To do: Among the records below, count the lines where "deferred" occurs, and report that total alone.

Raw data:
════════

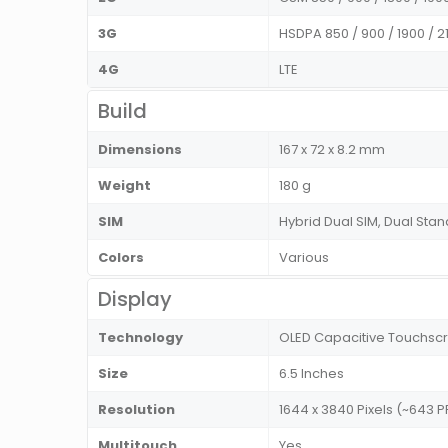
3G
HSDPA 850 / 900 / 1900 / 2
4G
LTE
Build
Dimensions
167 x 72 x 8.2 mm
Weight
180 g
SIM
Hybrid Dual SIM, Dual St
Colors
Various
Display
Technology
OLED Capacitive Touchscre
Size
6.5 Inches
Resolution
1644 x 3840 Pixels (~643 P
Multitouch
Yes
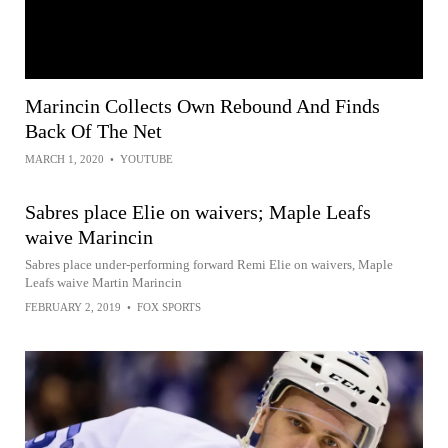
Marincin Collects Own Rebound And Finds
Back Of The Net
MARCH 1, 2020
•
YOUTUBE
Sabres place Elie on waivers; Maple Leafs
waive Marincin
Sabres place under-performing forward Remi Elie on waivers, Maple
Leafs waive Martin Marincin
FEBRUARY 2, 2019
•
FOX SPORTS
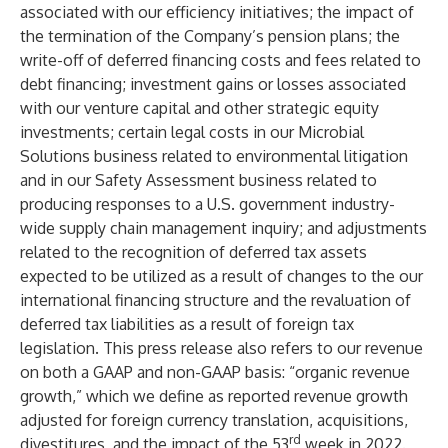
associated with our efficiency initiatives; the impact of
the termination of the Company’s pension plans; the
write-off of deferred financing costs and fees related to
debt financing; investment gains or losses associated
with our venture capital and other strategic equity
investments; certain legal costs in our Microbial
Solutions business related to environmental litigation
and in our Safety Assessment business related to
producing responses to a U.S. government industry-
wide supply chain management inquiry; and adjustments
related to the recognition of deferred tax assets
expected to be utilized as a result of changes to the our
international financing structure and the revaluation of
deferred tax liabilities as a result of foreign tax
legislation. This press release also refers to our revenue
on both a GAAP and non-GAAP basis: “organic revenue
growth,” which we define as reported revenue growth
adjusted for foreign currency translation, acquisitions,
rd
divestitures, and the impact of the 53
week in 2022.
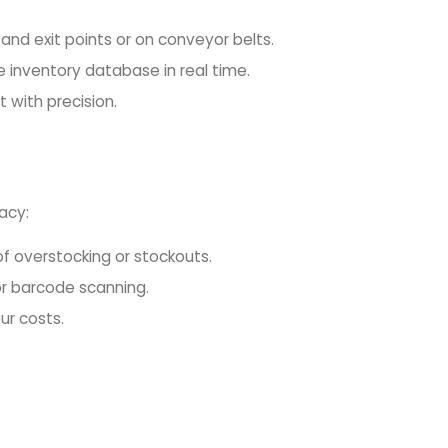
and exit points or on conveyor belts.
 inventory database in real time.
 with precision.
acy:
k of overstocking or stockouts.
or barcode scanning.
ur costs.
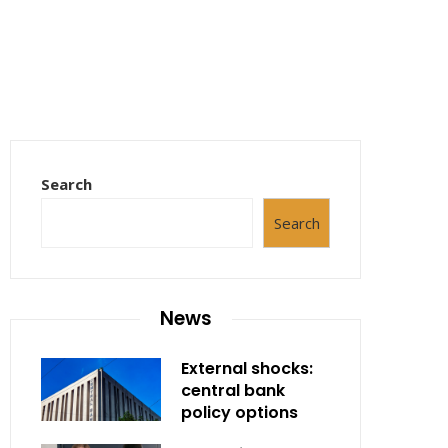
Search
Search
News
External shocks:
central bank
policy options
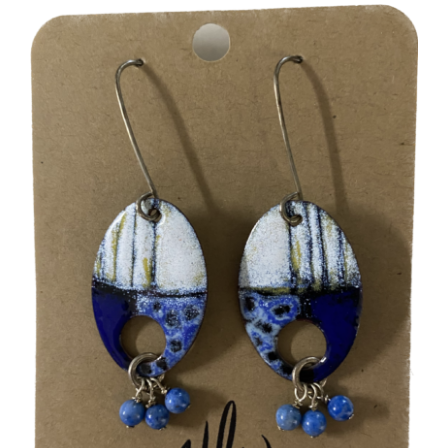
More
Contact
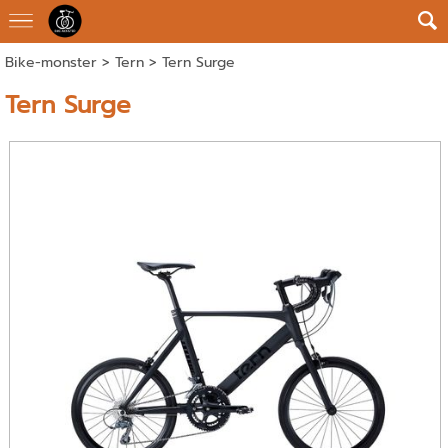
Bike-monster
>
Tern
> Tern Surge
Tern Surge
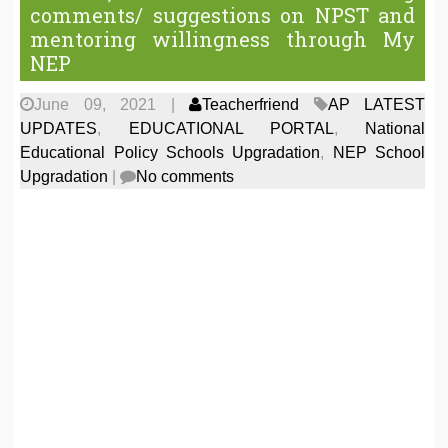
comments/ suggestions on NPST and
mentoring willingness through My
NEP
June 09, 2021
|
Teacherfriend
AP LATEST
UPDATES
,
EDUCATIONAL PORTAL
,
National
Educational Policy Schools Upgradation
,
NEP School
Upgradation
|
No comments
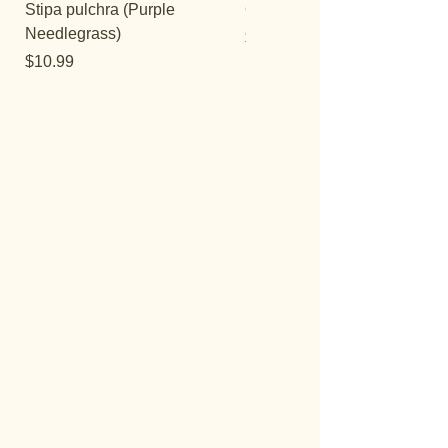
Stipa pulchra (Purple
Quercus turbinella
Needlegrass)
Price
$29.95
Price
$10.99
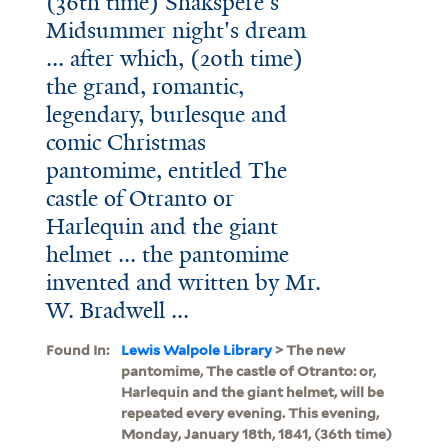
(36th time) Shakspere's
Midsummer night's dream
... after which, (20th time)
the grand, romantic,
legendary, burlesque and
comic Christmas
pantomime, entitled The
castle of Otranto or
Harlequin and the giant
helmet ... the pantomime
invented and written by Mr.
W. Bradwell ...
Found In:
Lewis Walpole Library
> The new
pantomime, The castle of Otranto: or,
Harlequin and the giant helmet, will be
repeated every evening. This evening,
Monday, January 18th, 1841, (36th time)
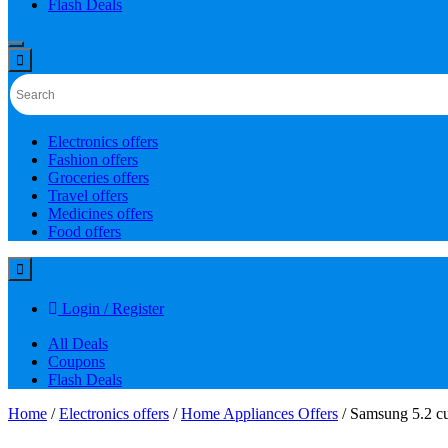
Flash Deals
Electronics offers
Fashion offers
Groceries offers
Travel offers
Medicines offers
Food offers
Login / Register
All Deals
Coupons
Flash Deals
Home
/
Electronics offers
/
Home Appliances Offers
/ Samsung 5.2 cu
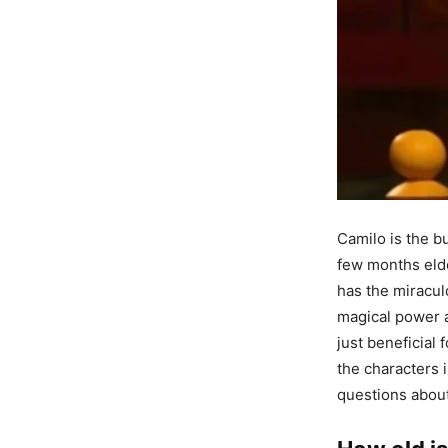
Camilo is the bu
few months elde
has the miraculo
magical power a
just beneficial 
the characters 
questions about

════════

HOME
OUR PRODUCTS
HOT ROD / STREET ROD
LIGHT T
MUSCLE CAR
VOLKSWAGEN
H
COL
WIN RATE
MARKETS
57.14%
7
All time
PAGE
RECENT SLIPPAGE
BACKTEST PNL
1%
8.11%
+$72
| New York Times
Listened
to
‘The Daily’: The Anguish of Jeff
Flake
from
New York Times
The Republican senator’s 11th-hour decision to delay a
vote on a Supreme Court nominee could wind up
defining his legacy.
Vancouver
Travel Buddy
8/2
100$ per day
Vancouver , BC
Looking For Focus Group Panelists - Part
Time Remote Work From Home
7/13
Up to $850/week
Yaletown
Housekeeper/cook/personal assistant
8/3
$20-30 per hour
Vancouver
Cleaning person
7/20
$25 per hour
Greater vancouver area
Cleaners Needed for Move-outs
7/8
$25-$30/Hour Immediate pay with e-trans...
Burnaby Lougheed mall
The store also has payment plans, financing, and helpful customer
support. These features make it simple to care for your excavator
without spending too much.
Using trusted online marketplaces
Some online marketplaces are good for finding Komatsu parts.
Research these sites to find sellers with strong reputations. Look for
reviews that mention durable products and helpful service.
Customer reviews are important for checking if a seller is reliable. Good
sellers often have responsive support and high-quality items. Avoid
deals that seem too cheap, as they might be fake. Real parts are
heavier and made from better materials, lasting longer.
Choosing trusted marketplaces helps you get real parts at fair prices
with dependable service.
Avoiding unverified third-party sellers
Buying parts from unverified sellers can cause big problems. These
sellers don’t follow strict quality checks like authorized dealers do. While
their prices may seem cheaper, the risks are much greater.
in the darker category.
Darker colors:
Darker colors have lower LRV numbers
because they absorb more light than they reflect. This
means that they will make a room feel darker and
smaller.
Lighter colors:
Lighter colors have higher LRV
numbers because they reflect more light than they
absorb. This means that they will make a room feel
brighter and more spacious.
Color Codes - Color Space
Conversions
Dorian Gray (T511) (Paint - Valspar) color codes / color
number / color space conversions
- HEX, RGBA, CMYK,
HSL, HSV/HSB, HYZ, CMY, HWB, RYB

════════

Solution to this exercise: 3